● Description of the task
Your job is to set down the stretch of entries that opens with the line containing "contributed to others" and closes with the line containing "3D library for". Keep both end lines, copy each exactly, and add nothing.

Stored data
--*--

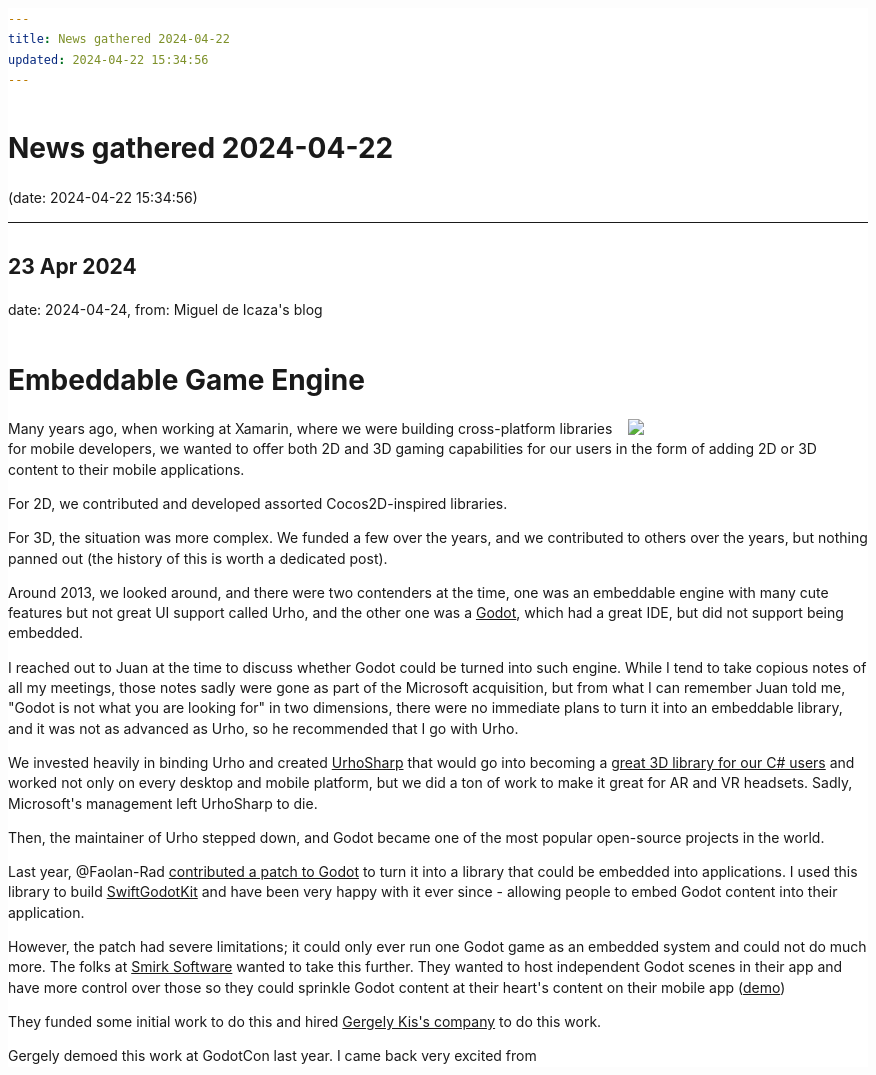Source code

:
 ```yaml
---
title: News gathered 2024-04-22
updated: 2024-04-22 15:34:56
---
```


# News gathered 2024-04-22

(date: 2024-04-22 15:34:56)

---

## 23 Apr 2024

date: 2024-04-24, from: Miguel de Icaza's blog

<h1 id="embeddable-game-engine">Embeddable Game Engine</h1>
<p><img
src="https://migueldeicaza.github.io/SwiftGodotDocs/images/SwiftGodot%20Header.png"
align="right" width=240>
Many years ago, when working at Xamarin, where we were building cross-platform
libraries for mobile developers, we wanted to offer both 2D and 3D gaming
capabilities for our users in the form of adding 2D or 3D content to their
mobile applications.</p>
<p>For 2D, we contributed and developed assorted Cocos2D-inspired libraries.</p>
<p>For 3D, the situation was more complex. We funded a few over the years, and we
contributed to others over the years, but nothing panned out (the
history of this is worth a dedicated post).</p>
<p>Around 2013, we looked around, and there were two contenders at the
time, one was an embeddable engine with many cute features but not great UI
support called Urho, and the other one was a <a href="https://en.wikipedia.org/wiki/Godot_(game_engine)">Godot</a>, which had a great IDE, but
did not support being embedded.</p>
<p>I reached out to Juan at the time to discuss whether Godot could be turned into
such engine.   While I tend to take copious notes of all my meetings, those
notes sadly were gone as part of the Microsoft acquisition, but from what I can
remember Juan told me, &quot;Godot is not what you are looking for&quot; in two dimensions,
there were no immediate plans to turn it into an embeddable library, and it was
not as advanced as Urho, so he recommended that I go with Urho.</p>
<p>We invested heavily in binding Urho and created
<a href="https://github.com/xamarin/urho">UrhoSharp</a> that would go into becoming a <a href="https://devblogs.microsoft.com/xamarin/bring-3d-models-life-augmented-reality-urhosharp/">great
3D library for our C# users</a> and worked not only on every desktop and mobile
platform, but we did a ton of work to make it great for AR and VR headsets.
Sadly, Microsoft's management left UrhoSharp to die.</p>
<p>Then, the maintainer of Urho stepped down, and Godot became one of the most
popular open-source projects in the world.</p>
<p>Last year, @Faolan-Rad <a href="https://github.com/godotengine/godot/pull/72883">contributed a patch to Godot</a> to turn it into a library
that could be embedded into applications.   I used this library to build
<a href="https://github.com/migueldeicaza/SwiftGodotKit">SwiftGodotKit</a> and have been
very happy with it ever since - allowing people to embed Godot content into
their application.</p>
<p>However, the patch had severe limitations; it could only ever run one Godot game as
an embedded system and could not do much more.   The folks at <a href="https://www.smirk.gg">Smirk
Software</a> wanted to take this further. They wanted to host
independent Godot scenes in their app and have more control over those so
they could sprinkle Godot content at their heart's content on their mobile app (<a href="https://x.com/JoshBromberg1/status/1721564103859114132">demo</a>)</p>
<p>They funded some initial work to do this and hired <a href="https://migeran.com">Gergely
Kis's company</a> to do this work.</p>
<p>Gergely demoed this work at GodotCon last year.   I came back very excited from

--*--

● Response to this exercise
contributed to others over the years, but nothing panned out (the
history of this is worth a dedicated post).</p>
<p>Around 2013, we looked around, and there were two contenders at the
time, one was an embeddable engine with many cute features but not great UI
support called Urho, and the other one was a <a href="https://en.wikipedia.org/wiki/Godot_(game_engine)">Godot</a>, which had a great IDE, but
did not support being embedded.</p>
<p>I reached out to Juan at the time to discuss whether Godot could be turned into
such engine.   While I tend to take copious notes of all my meetings, those
notes sadly were gone as part of the Microsoft acquisition, but from what I can
remember Juan told me, &quot;Godot is not what you are looking for&quot; in two dimensions,
there were no immediate plans to turn it into an embeddable library, and it was
not as advanced as Urho, so he recommended that I go with Urho.</p>
<p>We invested heavily in binding Urho and created
<a href="https://github.com/xamarin/urho">UrhoSharp</a> that would go into becoming a <a href="https://devblogs.microsoft.com/xamarin/bring-3d-models-life-augmented-reality-urhosharp/">great
3D library for our C# users</a> and worked not only on every desktop and mobile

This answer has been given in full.